Nov  1 18:33	local	posted <543@phri.UUCP> ng control subj 'cmsg checkgroups'
Nov  1 18:33	local	Ctl Msg control from roy: checkgroups
Nov  1 18:33	cmcl2.UUCP	received <1840@gatech.CSNET> ng mod.newslists,net.announce.newusers subj 'Changes to Publicly Accessible Mailing Lists'
Nov  1 18:33	local	system(sed '1,/^$/d' /usr/spool/news/.ar012964 | /usr/lib/news/checkgroups usenet) status 36096
Nov  1 18:33	local	posted <544@phri.UUCP> ng control subj 'cmsg checkgroups'
Nov  1 18:33	local	Ctl Msg control from news: checkgroups
Nov  1 18:33	cmcl2.UUCP	from usenet@gatech.CSNET relay version B 2.10.2 9/18/84; site cmcl2.UUCP
Nov  1 18:33	local	system(sed '1,/^$/d' /usr/spool/news/.ar012970 | /usr/lib/news/checkgroups usenet) status 36096
[...]
Nov  1 19:48	local	Ctl Msg control from news: checkgroups
Nov  1 19:49	cmcl2.UUCP	Duplicate article <320@ssc-vax.UUCP> rejected
Nov  1 19:49	local	system(sed '1,/^$/d' /usr/spool/news/.ar015494 | /usr/lib/news/checkgroups usenet) status 36096
Nov  1 19:49	local	posted <931@phri.UUCP> ng control subj 'cmsg checkgroups'

	As you can see, inews just kept trying to post the checkgroups to
newsgroup control, without any success.  It seems to me that after a
certain number of tries, it should just give up.  As it is, inews just kept
trying until it killed the system -- 30 Mbytes of aborted articles in
~news/control, plus a log file well over 1300 kbytes long!

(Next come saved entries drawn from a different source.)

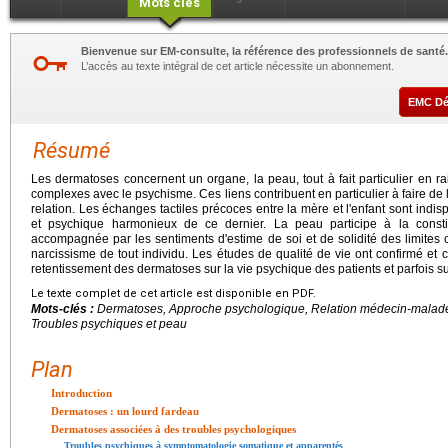
Mots clés
Bienvenue sur EM-consulte, la référence des professionnels de santé.
L’accès au texte intégral de cet article nécessite un abonnement.
EMC D
Résumé
Les dermatoses concernent un organe, la peau, tout à fait particulier en r
complexes avec le psychisme. Ces liens contribuent en particulier à faire de 
relation. Les échanges tactiles précoces entre la mère et l'enfant sont in
et psychique harmonieux de ce dernier. La peau participe à la consti
accompagnée par les sentiments d'estime de soi et de solidité des limites co
narcissisme de tout individu. Les études de qualité de vie ont confirmé et
retentissement des dermatoses sur la vie psychique des patients et parfois su
Le texte complet de cet article est disponible en PDF.
Mots-clés :
Dermatoses, Approche psychologique, Relation médecin-malad
Troubles psychiques et peau
Plan
Introduction
Dermatoses : un lourd fardeau
Dermatoses associées à des troubles psychologiques
Troubles psychiques à symptomatologie somatique et apparentés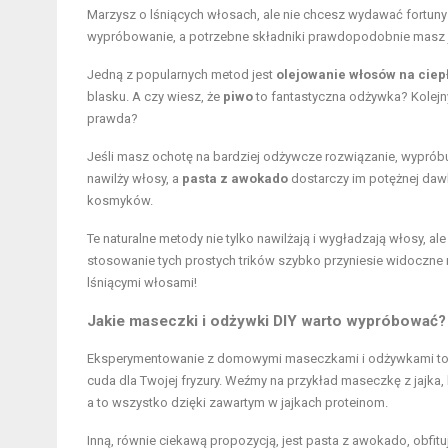
Marzysz o lśniących włosach, ale nie chcesz wydawać fortu
wypróbowanie, a potrzebne składniki prawdopodobnie masz j
Jedną z popularnych metod jest
olejowanie włosów na ciep
blasku. A czy wiesz, że
piwo
to fantastyczna odżywka? Kolejn
prawda?
Jeśli masz ochotę na bardziej odżywcze rozwiązanie, wyprób
nawilży włosy, a
pasta z awokado
dostarczy im potężnej dawk
kosmyków.
Te naturalne metody nie tylko nawilżają i wygładzają włosy, a
stosowanie tych prostych trików szybko przyniesie widoczne re
lśniącymi włosami!
Jakie maseczki i odżywki DIY warto wypróbować?
Eksperymentowanie z domowymi maseczkami i odżywkami to świe
cuda dla Twojej fryzury. Weźmy na przykład maseczkę z jajka
a to wszystko dzięki zawartym w jajkach proteinom.
Inną, równie ciekawą propozycją, jest pasta z awokado, obfit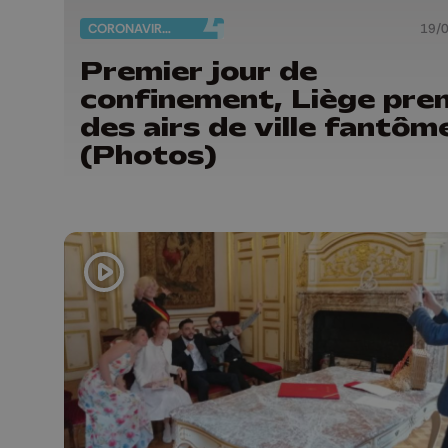
CORONAVIRUS
19/
Premier jour de
confinement, Liège pre
des airs de ville fantôm
(Photos)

	I'm not sure why it failed the in the first place.  Could doing a
checkgroups while news is coming in be a Bad Thing?  Actually, several
news-things were going on at the same time.  In addition to the checkgroups
and the incoming feed, we were queueing up news for 2 or 3 downstream
sites, and expire was running (the load on our 11/750 was 8!)
-- 
Roy Smith <allegra!phri!roy>
System Administrator, Public Health Research Institute
455 First Avenue, New York, NY 10016

roy@phri.UUCP (Roy Smith) (11/02/85)

> Because we ran out of space on our spool file system today...

	It turns out that the culprit was news itself.  I ran the latest
checkgroups message <1826@gatech.CSNET> yesterday.  A hour or so later, we
ran out of space on /usr.  Doing a hasty expire (i.e. cd ~news/trash-group;
rm *) and rm'ing a bunch of other stuff didn't seem to help as much as I
thought it would, and we ran out of space again soon after that.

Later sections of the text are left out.